**Task to carry out**
The required result is every line of the records that includes "none".

***** Supplied material

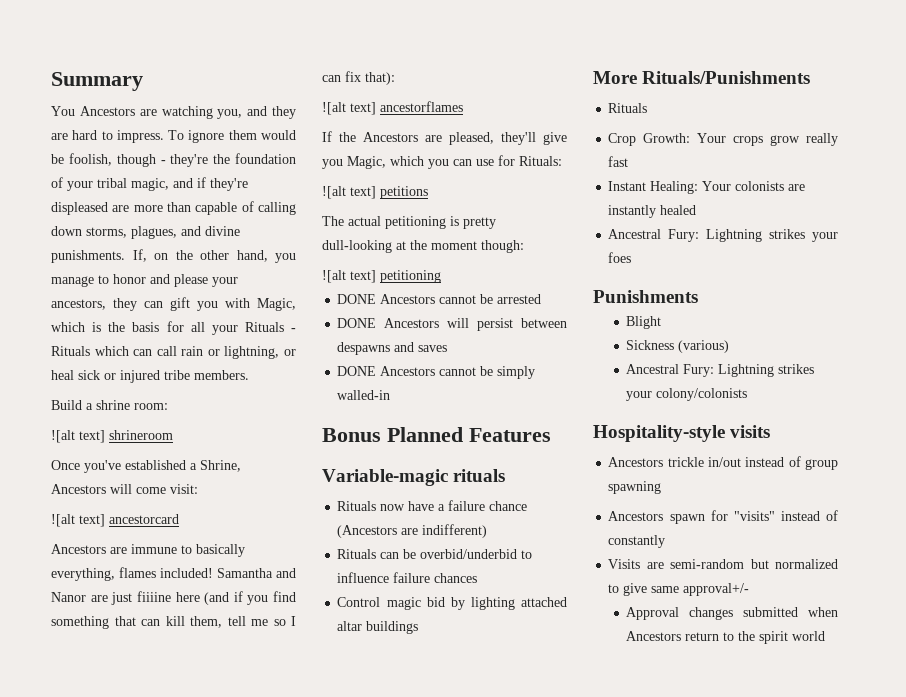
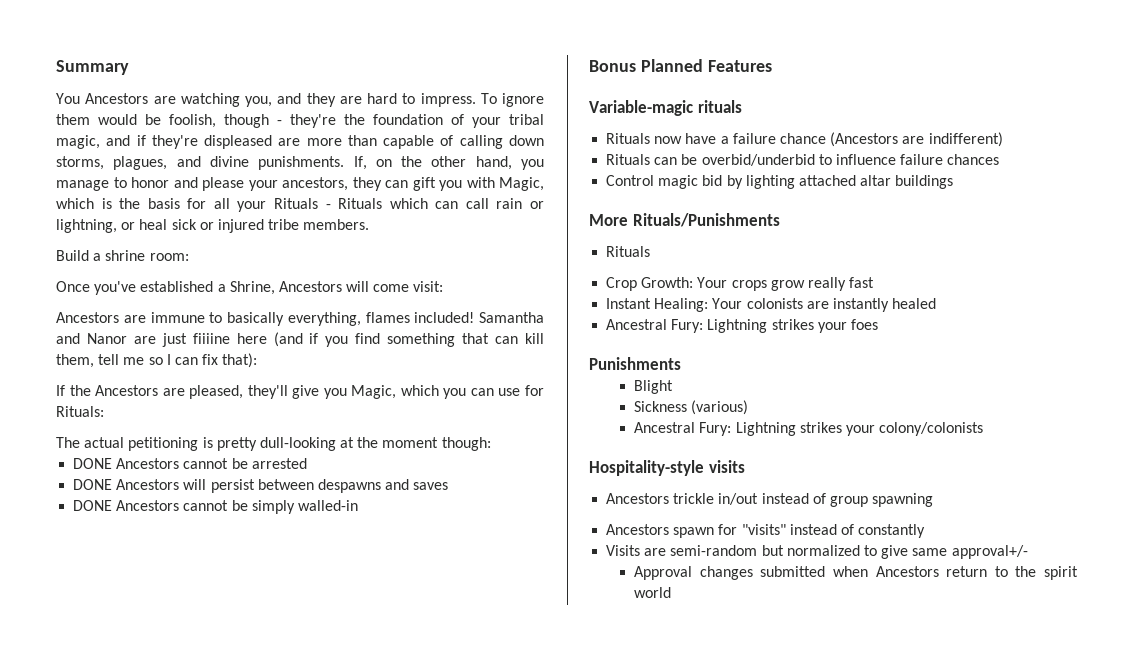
[51,430,173,443] // ![alt text] shrineroom -> (189, 257) none
[51,514,179,527] // ![alt text] ancestorcard -> (444, 286) none
[322,101,463,115] // ![alt text] ancestorflames -> (258, 360) none
[322,186,428,199] // ![alt text] petitions -> (104, 411) none
[322,270,441,283] // ![alt text] petitioning -> (491, 444) none

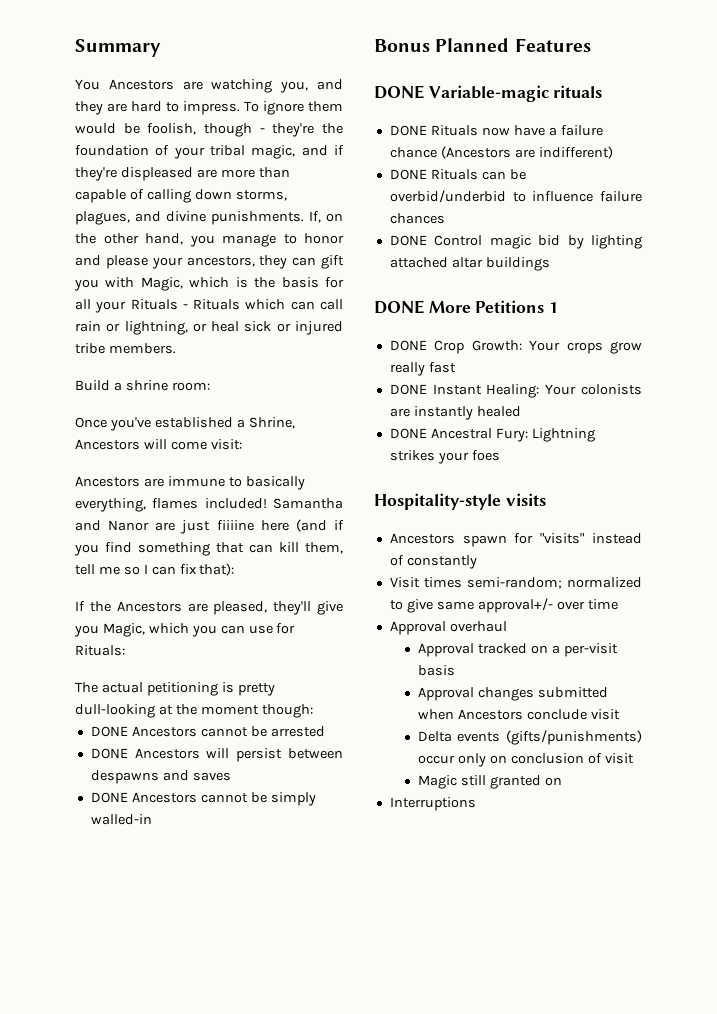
(772, 66) none -> [374,85,424,99] DONE
(742, 106) none -> [389,125,427,136] DONE
(1003, 139) none -> [389,169,427,180] DONE
(1000, 159) none -> [389,235,427,246] DONE
[589,213,780,227] [606,246,651,257] More Rituals/Punishments // Rituals // -> [374,300,559,314] [389,340,427,351] DONE More Petitions 1 // DONE
(875, 282) none -> [389,384,427,395] DONE
(937, 303) none -> [389,428,427,439] DONE
[589,357,681,370] [634,380,674,394] [634,400,749,415] [634,422,984,436] [589,460,745,476] [606,493,934,507] Punishments // Blight // Sickness (various) // Ancestral Fury: Lightning strikes your colony/colonists // Hospitality-style visits // Ancestors trickle in/out instead of group spawning -> [374,493,546,510] Hospitality-style visits
[606,545,784,556] Visits are semi-random but -> [389,577,562,589] Visit times semi-random;
(1028, 552) none -> [556,599,618,610] [389,621,507,635] [417,643,618,657] [417,665,455,676] over time // Approval overhaul // Approval tracked on a per-visit basis
[946,566,1078,580] [634,587,672,598] return to the spirit world -> [526,709,620,720] [417,730,642,745] [417,753,634,767] [417,775,562,789] [389,797,476,811] conclude visit // Delta events (gifts/punishments) occur only on conclusion of visit // Magic still granted on // Interruptions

**********

**Finished exercise**
[51,430,173,443] // ![alt text] shrineroom -> (189, 257) none
[51,514,179,527] // ![alt text] ancestorcard -> (444, 286) none
[322,101,463,115] // ![alt text] ancestorflames -> (258, 360) none
[322,186,428,199] // ![alt text] petitions -> (104, 411) none
[322,270,441,283] // ![alt text] petitioning -> (491, 444) none
(772, 66) none -> [374,85,424,99] DONE
(742, 106) none -> [389,125,427,136] DONE
(1003, 139) none -> [389,169,427,180] DONE
(1000, 159) none -> [389,235,427,246] DONE
(875, 282) none -> [389,384,427,395] DONE
(937, 303) none -> [389,428,427,439] DONE
(1028, 552) none -> [556,599,618,610] [389,621,507,635] [417,643,618,657] [417,665,455,676] over time // Approval overhaul // Approval tracked on a per-visit basis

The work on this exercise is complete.